Later I went walking around in the Tehran bazaar, close to where I was staying.
Yesterday I went to Golestan Palace, a former royal palace, also close to where I was staying. It's pretty big and there are several buildings that you can go in, but each of them has a separate admission charge. So I just got a ticket for admission to the gardens and to the main museum. Very impressive (they liked mirrors - a lot) but no photography was allowed inside.
Then I went to Laleh Park, a large, beautiful park in Tehran. There are lots of places to sit in the shade there. Right next to the park is the Tehran Museum of Contemporary Art. It was closed by the time I got there. According to what I have read, most of the collection was locked away during the Ahmadinejad years. When I go back to Tehran next week to get my flight home, I may go there and see what kind of state it's in now.

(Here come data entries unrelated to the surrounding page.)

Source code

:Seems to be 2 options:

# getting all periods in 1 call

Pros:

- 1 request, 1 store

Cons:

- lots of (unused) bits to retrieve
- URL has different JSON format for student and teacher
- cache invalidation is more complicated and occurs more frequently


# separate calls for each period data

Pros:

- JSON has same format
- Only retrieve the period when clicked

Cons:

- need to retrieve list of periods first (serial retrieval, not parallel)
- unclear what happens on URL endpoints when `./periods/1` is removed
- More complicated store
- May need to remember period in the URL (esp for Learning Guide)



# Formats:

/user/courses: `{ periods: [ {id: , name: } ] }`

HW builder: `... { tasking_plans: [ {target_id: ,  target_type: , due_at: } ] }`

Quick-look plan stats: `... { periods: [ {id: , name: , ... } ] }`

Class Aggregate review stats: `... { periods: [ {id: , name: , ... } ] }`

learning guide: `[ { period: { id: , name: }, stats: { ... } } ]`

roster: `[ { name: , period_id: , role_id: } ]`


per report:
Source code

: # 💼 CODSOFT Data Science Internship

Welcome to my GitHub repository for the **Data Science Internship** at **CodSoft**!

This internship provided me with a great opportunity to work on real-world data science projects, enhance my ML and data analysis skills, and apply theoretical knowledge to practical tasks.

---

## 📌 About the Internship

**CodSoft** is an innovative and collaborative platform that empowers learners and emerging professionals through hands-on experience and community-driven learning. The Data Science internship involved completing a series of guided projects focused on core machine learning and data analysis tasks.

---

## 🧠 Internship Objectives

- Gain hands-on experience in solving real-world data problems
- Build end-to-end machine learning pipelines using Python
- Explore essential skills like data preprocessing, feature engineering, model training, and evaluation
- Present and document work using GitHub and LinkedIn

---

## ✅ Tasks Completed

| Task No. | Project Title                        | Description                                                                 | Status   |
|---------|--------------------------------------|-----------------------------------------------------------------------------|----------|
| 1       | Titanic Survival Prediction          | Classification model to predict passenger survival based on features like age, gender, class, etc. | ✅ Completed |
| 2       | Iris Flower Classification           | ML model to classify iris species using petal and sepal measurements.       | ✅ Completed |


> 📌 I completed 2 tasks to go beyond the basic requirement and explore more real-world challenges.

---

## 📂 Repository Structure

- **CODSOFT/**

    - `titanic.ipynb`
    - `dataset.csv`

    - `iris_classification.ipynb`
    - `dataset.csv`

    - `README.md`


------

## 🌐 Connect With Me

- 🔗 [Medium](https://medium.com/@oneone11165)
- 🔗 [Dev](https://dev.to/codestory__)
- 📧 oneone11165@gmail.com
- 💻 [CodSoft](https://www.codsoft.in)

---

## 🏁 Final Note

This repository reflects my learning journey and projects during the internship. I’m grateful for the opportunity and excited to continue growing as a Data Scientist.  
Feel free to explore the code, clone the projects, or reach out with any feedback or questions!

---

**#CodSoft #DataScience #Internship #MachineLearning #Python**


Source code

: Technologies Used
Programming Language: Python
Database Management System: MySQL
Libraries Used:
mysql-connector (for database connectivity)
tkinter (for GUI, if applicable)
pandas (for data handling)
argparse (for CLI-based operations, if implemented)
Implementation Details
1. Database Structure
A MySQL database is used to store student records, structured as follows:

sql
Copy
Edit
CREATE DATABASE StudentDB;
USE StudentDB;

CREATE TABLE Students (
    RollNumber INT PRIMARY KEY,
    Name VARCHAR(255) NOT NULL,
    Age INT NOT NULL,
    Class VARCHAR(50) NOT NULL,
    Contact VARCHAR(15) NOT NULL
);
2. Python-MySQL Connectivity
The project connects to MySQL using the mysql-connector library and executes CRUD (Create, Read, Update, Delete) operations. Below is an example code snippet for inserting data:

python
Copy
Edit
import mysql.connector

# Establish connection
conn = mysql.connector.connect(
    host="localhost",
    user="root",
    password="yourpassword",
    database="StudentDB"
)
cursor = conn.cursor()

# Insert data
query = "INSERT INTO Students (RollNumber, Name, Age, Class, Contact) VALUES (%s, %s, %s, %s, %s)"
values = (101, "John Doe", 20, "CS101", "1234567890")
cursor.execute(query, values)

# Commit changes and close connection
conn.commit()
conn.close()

Last night I got the overnight train to Esfahan, so that is where I am now. It was packed with six people crammed into my compartment and some school group (they seemed like 12-13 year olds) taking up much of the train. It arrived in Esfahan a bit earlier than I had hoped - about 5:15 AM. So not having any place to go to right away, I sat in the waiting room for almost two hours. I did not book a hotel in advance in Esfahan because usually they don't reply anyway. But this time I should have, because Esfahan has a shortage of inexpensive places to stay. The place I wanted to stay was full, and I ended up staying in a very nice (but pricey) place.